Andreas Lekatsas (Αντρέας Λεκάτσας) was a Greek who was a native of the Greek island of Ithaca and was one of the first Greeks to migrate to Australia. He arrived in Melbourne before 1851 and initially moved to the goldfields of Ballarat. He soon found wealth, and a return journey to Ithaca inspired his nephews Anthony JJ Lucas and Marino Lucas to also move to Australia. Andreas may have taken part in the Eureka Stockade uprising, as the following passage from the Ithacan Philanthropic Society details.
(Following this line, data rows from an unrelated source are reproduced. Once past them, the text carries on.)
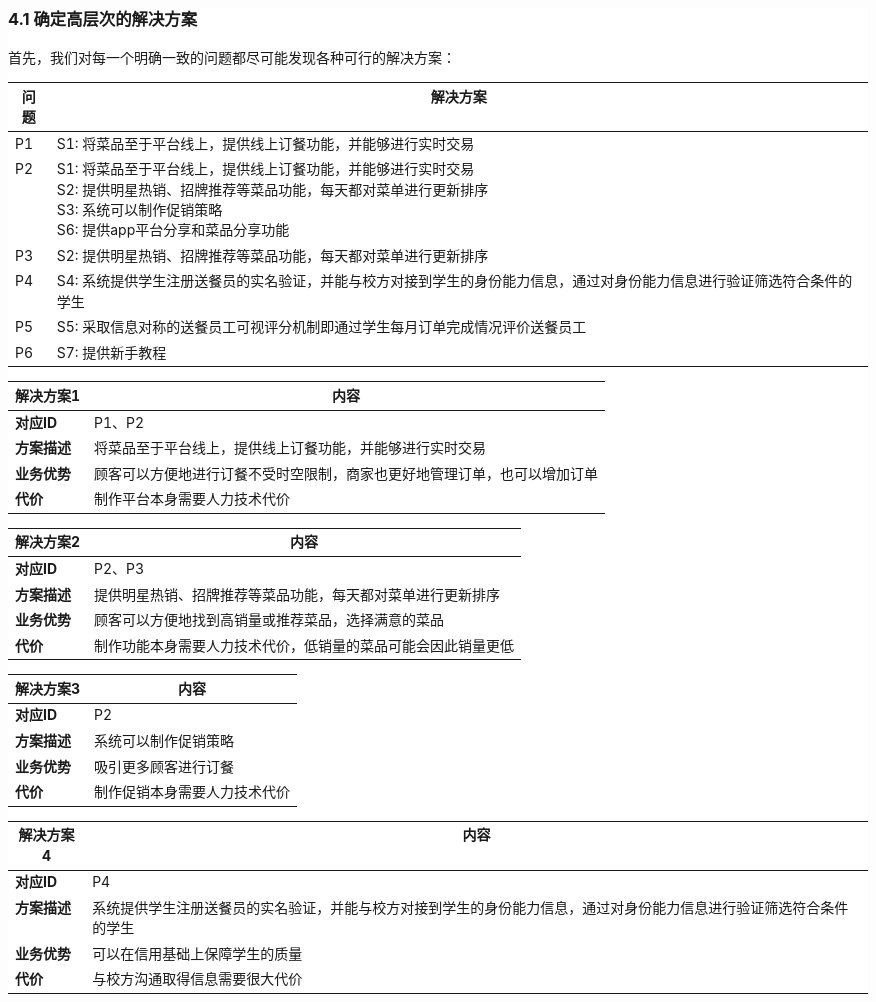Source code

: 
### 4.1 确定高层次的解决方案

首先，我们对每一个明确一致的问题都尽可能发现各种可行的解决方案：

| 问题 | 解决方案                                                     |
| ---- | ------------------------------------------------------------ |
| P1   | S1: 将菜品至于平台线上，提供线上订餐功能，并能够进行实时交易 |
| P2   | S1: 将菜品至于平台线上，提供线上订餐功能，并能够进行实时交易<br>S2: 提供明星热销、招牌推荐等菜品功能，每天都对菜单进行更新排序<br>S3: 系统可以制作促销策略<br>S6: 提供app平台分享和菜品分享功能 |
| P3   | S2: 提供明星热销、招牌推荐等菜品功能，每天都对菜单进行更新排序 |
| P4   | S4: 系统提供学生注册送餐员的实名验证，并能与校方对接到学生的身份能力信息，通过对身份能力信息进行验证筛选符合条件的学生 |
| P5   | S5: 采取信息对称的送餐员工可视评分机制即通过学生每月订单完成情况评价送餐员工 |
| P6   | S7: 提供新手教程                                             |

| **解决方案1** | **内容**                                                     |
| ------------- | ------------------------------------------------------------ |
| **对应ID**    | P1、P2                                                       |
| **方案描述**  | 将菜品至于平台线上，提供线上订餐功能，并能够进行实时交易     |
| **业务优势**  | 顾客可以方便地进行订餐不受时空限制，商家也更好地管理订单，也可以增加订单 |
| **代价**      | 制作平台本身需要人力技术代价                                 |

| **解决方案2** | **内容**                                                     |
| ------------- | ------------------------------------------------------------ |
| **对应ID**    | P2、P3                                                       |
| **方案描述**  | 提供明星热销、招牌推荐等菜品功能，每天都对菜单进行更新排序   |
| **业务优势**  | 顾客可以方便地找到高销量或推荐菜品，选择满意的菜品           |
| **代价**      | 制作功能本身需要人力技术代价，低销量的菜品可能会因此销量更低 |

| **解决方案3** | **内容**                     |
| ------------- | ---------------------------- |
| **对应ID**    | P2                           |
| **方案描述**  | 系统可以制作促销策略         |
| **业务优势**  | 吸引更多顾客进行订餐         |
| **代价**      | 制作促销本身需要人力技术代价 |

| **解决方案4** | **内容**                                                     |
| ------------- | ------------------------------------------------------------ |
| **对应ID**    | P4                                                           |
| **方案描述**  | 系统提供学生注册送餐员的实名验证，并能与校方对接到学生的身份能力信息，通过对身份能力信息进行验证筛选符合条件的学生 |
| **业务优势**  | 可以在信用基础上保障学生的质量                               |
| **代价**      | 与校方沟通取得信息需要很大代价                               |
Indeed a number of Ithacans went on to Melbourne after the gold-fields to make a living there. Andreas Lecatsas from Exoghi, Ithaca is said by his descendants to have jumped ship in 1851 to join the gold rush. Later he prospered as a Melbourne shop-keeper and returned to Ithaca some 20 years later to inspire some of his nephews to emigrate. Indeed, one nephew Antonios Lekatsas heeded his advice to see the new El Dorado and landed in Melbourne in 1877. It is said, but not authenticated that Andreas Lecatsas was present at the diggers’ stand at the Eureka Stockade near Ballarat in 1854.

The Lekatsas family (the name anglicised to Lucas) 'subsequently pioneered high-class restaurants in Melbourne'.